_TRY IT_
Up to and including the line containing "独立进程单独加载dex文件，当执行代码依赖的类不存在时，通过loading等待。", set down each line of the entries below exactly, starting from the first, and leave out the rest.

── DATA SHOWN

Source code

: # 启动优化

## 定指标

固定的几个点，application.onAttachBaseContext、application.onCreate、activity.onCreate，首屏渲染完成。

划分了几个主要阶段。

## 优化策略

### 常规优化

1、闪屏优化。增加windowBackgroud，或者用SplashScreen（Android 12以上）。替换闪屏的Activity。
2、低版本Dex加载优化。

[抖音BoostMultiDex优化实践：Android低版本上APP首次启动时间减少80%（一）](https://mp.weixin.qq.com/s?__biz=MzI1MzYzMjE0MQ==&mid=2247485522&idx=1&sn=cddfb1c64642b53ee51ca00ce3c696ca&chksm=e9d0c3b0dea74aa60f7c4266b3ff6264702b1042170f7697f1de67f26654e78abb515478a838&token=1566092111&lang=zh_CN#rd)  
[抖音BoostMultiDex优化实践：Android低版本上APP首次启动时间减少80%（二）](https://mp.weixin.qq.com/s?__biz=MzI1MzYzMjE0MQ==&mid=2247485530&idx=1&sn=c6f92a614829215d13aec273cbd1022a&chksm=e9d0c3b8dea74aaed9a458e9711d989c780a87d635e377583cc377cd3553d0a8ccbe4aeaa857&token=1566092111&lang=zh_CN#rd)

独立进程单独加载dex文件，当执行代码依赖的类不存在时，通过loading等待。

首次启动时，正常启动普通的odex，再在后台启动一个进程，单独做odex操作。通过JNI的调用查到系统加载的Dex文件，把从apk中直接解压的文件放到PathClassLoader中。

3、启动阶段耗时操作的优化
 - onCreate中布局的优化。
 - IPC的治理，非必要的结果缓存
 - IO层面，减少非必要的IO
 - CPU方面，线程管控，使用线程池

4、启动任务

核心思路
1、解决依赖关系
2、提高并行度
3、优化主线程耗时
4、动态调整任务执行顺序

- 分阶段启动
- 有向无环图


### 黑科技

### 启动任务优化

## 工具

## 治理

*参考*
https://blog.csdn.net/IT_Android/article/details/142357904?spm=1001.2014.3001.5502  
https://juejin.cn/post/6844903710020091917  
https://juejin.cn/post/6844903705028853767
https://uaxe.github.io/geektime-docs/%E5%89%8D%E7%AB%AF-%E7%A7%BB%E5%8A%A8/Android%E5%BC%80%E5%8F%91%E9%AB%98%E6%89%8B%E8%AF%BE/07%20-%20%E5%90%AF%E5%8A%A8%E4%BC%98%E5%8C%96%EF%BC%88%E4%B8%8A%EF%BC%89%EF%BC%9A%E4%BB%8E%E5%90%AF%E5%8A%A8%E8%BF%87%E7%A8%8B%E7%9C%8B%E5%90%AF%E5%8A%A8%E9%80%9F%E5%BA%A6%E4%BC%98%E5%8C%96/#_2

────

_SOLUTION FOR THIS PROBLEM_
Source code

: # 启动优化

## 定指标

固定的几个点，application.onAttachBaseContext、application.onCreate、activity.onCreate，首屏渲染完成。

划分了几个主要阶段。

## 优化策略

### 常规优化

1、闪屏优化。增加windowBackgroud，或者用SplashScreen（Android 12以上）。替换闪屏的Activity。
2、低版本Dex加载优化。

[抖音BoostMultiDex优化实践：Android低版本上APP首次启动时间减少80%（一）](https://mp.weixin.qq.com/s?__biz=MzI1MzYzMjE0MQ==&mid=2247485522&idx=1&sn=cddfb1c64642b53ee51ca00ce3c696ca&chksm=e9d0c3b0dea74aa60f7c4266b3ff6264702b1042170f7697f1de67f26654e78abb515478a838&token=1566092111&lang=zh_CN#rd)  
[抖音BoostMultiDex优化实践：Android低版本上APP首次启动时间减少80%（二）](https://mp.weixin.qq.com/s?__biz=MzI1MzYzMjE0MQ==&mid=2247485530&idx=1&sn=c6f92a614829215d13aec273cbd1022a&chksm=e9d0c3b8dea74aaed9a458e9711d989c780a87d635e377583cc377cd3553d0a8ccbe4aeaa857&token=1566092111&lang=zh_CN#rd)

独立进程单独加载dex文件，当执行代码依赖的类不存在时，通过loading等待。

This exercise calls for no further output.